Who Gets Your Patience?

Life is filled with difficult, frustrating people. Few of us are able to be successful without patience and empathy. In fact, most people who are great at what they do are great precisely because they are able to connect with and understand even the most difficult and frustrating characters among us.

Angela Merkel’s father was a pastor in East Germany. He was beloved by his flock. He forged a deep bond with them over many years. “My father was good at approaching people and getting them to talk,” his daughter would reflect with admiration many years later.

But at home? At home things were a little different. There, he was stern and impatient. “What really made me angry as a child was his way of showing so much understanding for everyone else,” she said less fondly, “but if we children did something wrong, his reaction was completely different.”

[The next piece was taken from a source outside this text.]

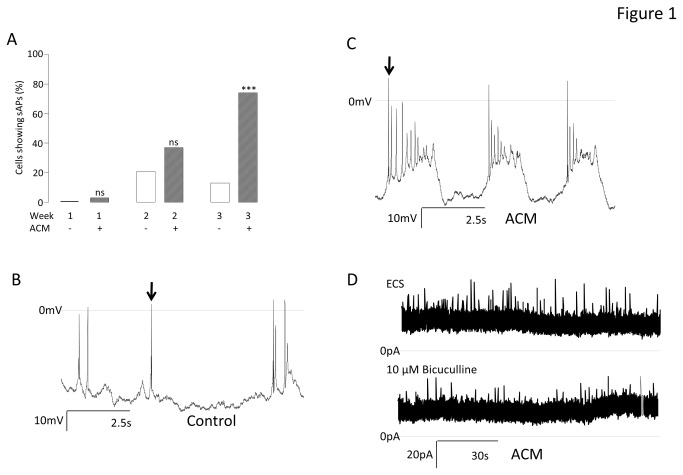
Effect of ACM on the development of spontaneous activity.A. A bar graph showing the proportion of cells (%) at each week which fired sAPs during current-clamp (I = 0 pA) at the native membrane potential (Vm). Chi2 tests were performed at each week to compare control (ACM-) and ACM-treated (ACM+) iPS-derived neurons. ***P < 0.0001, nsnot significant; n = 147 .B. Exemplar current-clamp recording (I = 0) from a neuron differentiated for 3 weeks in control medium. Arrow indicates example action potential.C. Typical current-clamp recording (I = 0) from a neuron differentiated for 3 weeks in ACM. Arrow indicates first action potential in a spontaneous train.D. Example current recording during voltage-clamp (Vh = -20mV) showing tetrodotoxin-insensitive spontaneous miniature inwards currents in cells differentiated for 3 weeks in ACM in absence (upper trace) and presence (lower trace) of GABAA receptor blockade with10 μM bicuculline.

Clearly he was capable of being understanding and kind—he did it all day, everyday as part of his job. But maybe that was the problem: he’d used up all his patience at work and had none left for his family when he got home. Or maybe he held himself to a different standard professionally than personally, because it wasn’t in public. Or maybe he made the mistake that many of us do, forgetting that our children are little people, with the same problems as everyone else, just a different size.

Because we are not paid for the job of raising our kids, and because that job is fundamentally different—we don’t train them like employees, or serve them like customers, or counsel them like parishioners—we sometimes lose sight of the fact that they are human. That they exist outside our hopes and dreams and expectations for them. We don’t accept with the same level of grace and understanding that they also make mistakes, that they might be having a hard time, that they just want some appreciation. And because of that, we sometimes fail to treat them with the appropriate level of dignity, respect and compassion.

You don’t yell at a colleague just because they left a door open. You don’t restrict an employee to their office without lunch because they didn’t get an assignment done on time. You don’t punish one of your players for wanting more of your attention and counsel. And yet, children all over the world, for all of time, can speak to relationships where that was the exact kind of treatment they received from parents who were at the end of their respective ropes and had run out of patience before they’d even walked through the door.

Be kind to your family. Make sure they get the same patience and understanding as everyone else. Actually, scratch that. Make sure they get more. Because long after you’ve left this job, or stopped coaching that team, or stepped away from this business—they will still be your kids.